**Exercise set:**
A. Please translate this sentence from the Großbottwar passage into Spanish: "The wooden stork is jointed at the neck and nods its head when the clock strikes the hour."
B. According to the Großbottwar passage, who built the clock on the town hall, and in what year?
C. List the features that the Großbottwar passage says appear on the town hall's façade.

**Passage for review:**

++++

Großbottwar is situated on the Württemberg Weinstraße, or wine road, a tourist route through the Württemberg wine region. The old town is well preserved, as it has been fortunate to have largely escaped damage from war and fire. Many half-timbered buildings from the 15th to the 17th centuries are still intact, as is some of the original mediaeval wall that once stood around the town, although large sections of it were torn down between 1820 and 1837.

The landmark of the town is the historic Rathaus, or town hall, built in 1553, with gabling completed in 1556. It features elaborate timber framing with a clock, sundial, and carved stork on the façade. The wooden stork is jointed at the neck and nods its head when the clock strikes the hour. The inventor Philipp Matthäus Hahn built the clock in 1776. Originally, the ground floor of the town hall was open and contained the city bakery. The next floor up was a dance workshop and banquet hall, and the floor above was a court room. It is likely that a fountain stood outside the hall since the founding of the town. The fountain was renovated in 1774, but the standing lion put in place was made of sandstone and weathered quickly. The sandstone was replaced in 1873 with cast iron lions. Renovations to the fountain were again needed in 1930, and the lions were replaced by a figure of a sower.

Another fine half-timbered building of the town is Stadtschänke ("City Tavern"), which was probably built in 1434 and features long walls which would have been expensive and complicated to build. Stadtschänke is the oldest half-timbered building in the Ludwigsburg district and houses a restaurant and bed and breakfast business.

++++

**Material shown:**
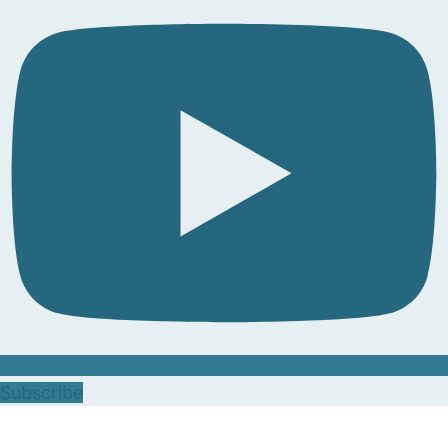
Subscribe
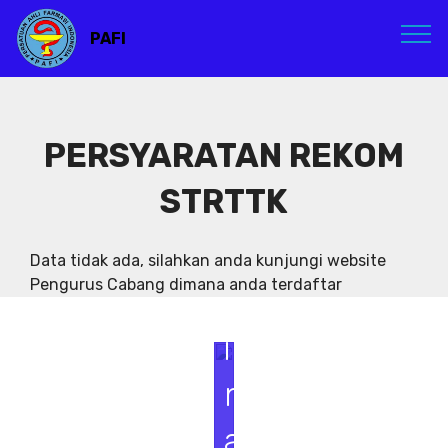
PAFI
PERSYARATAN REKOM
STRTTK
S
e
Data tidak ada, silahkan anda kunjungi website
Pengurus Cabang dimana anda terdaftar
m
i
n
a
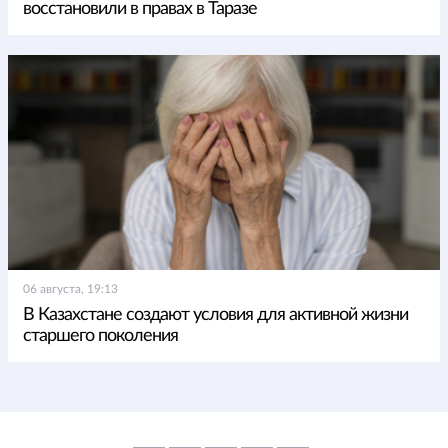
восстановили в правах в Таразе
06 августа, 19:13
В Казахстане создают условия для активной жизни
старшего поколения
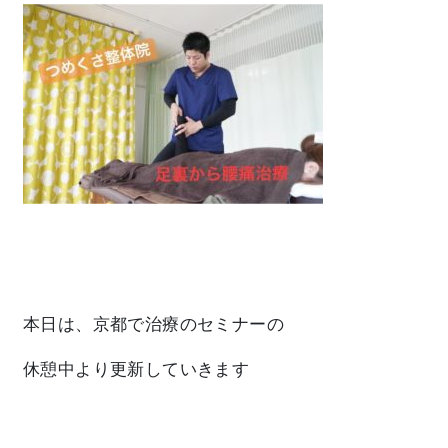
本日は、京都で治療のセミナーの
休憩中より更新していきます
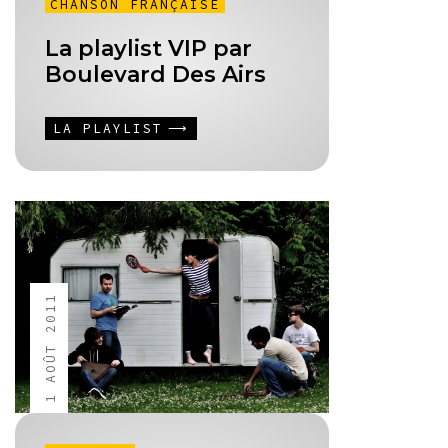
CHANSON FRANÇAISE
La playlist VIP par
Boulevard Des Airs
LA PLAYLIST
1 AOÛT 2011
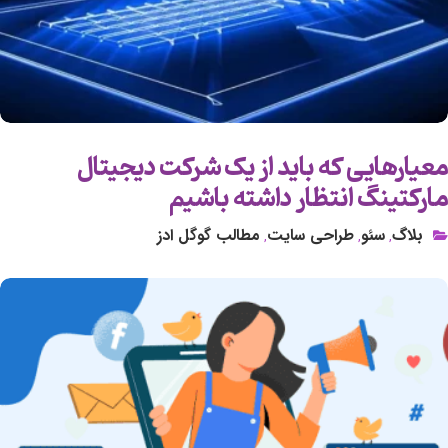
معیارهایی که باید از یک شرکت دیجیتال
مارکتینگ انتظار داشته باشیم
بلاگ
سئو
طراحی سایت
مطالب گوگل ادز
,
,
,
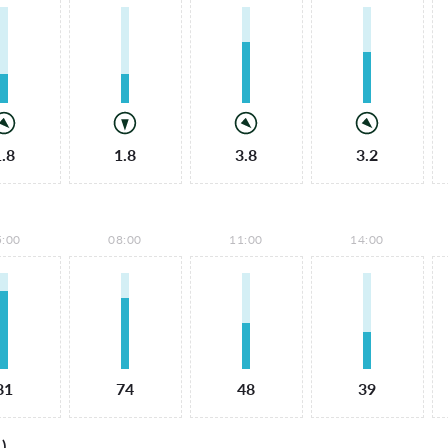
1.8
1.8
3.8
3.2
5:00
08:00
11:00
14:00
81
74
48
39
)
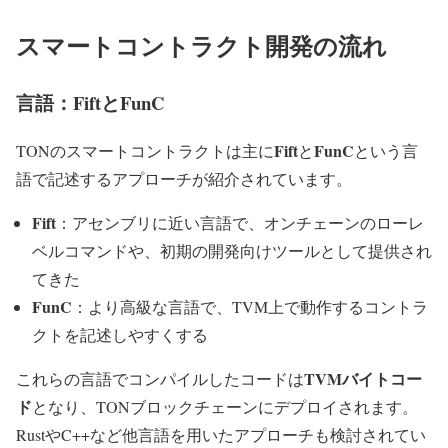
スマートコントラクト開発の流れ
言語：FiftとFunC
Fift
FunC
TONのスマートコントラクトは主に
と
という言
語で記述するアプローチが紹介されています。
Fift
：アセンブリに近い言語で、オンチェーンのローレ
ベルコマンドや、初期の開発向けツールとして提供され
てきた
FunC
：より高級な言語で、TVM上で動作するコントラ
クトを記述しやすくする
TVMバイトコー
これらの言語でコンパイルしたコードは
ド
となり、TONブロックチェーンにデプロイされます。
RustやC++など他言語を用いたアプローチも検討されてい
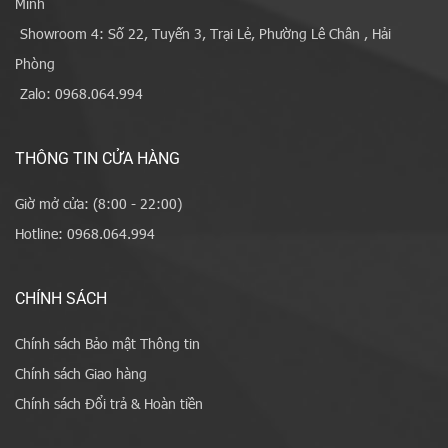
Minh
Showroom 4: Số 22, Tuyến 3, Trại Lẻ, Phường Lê Chân , Hải
Phòng
Zalo: 0968.064.994
THÔNG TIN CỬA HÀNG
Giờ mở cửa: (8:00 - 22:00)
Hotline: 0968.064.994
CHÍNH SÁCH
Chính sách Bảo mật Thông tin
Chính sách Giao hàng
Chính sách Đổi trả & Hoàn tiền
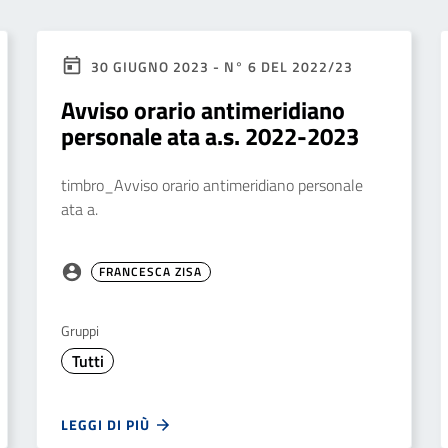
30 GIUGNO 2023 - N° 6 DEL 2022/23
Avviso orario antimeridiano
personale ata a.s. 2022-2023
timbro_Avviso orario antimeridiano personale
ata a.
FRANCESCA ZISA
Gruppi
Tutti
LEGGI DI PIÙ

++++

**Task-by-task solutions:**
A. La cigüeña de madera está articulada en el cuello y asiente con la cabeza cuando el reloj da la hora.

B. The inventor Philipp Matthäus Hahn built it in 1776.

C.
- A clock
- A sundial
- A carved stork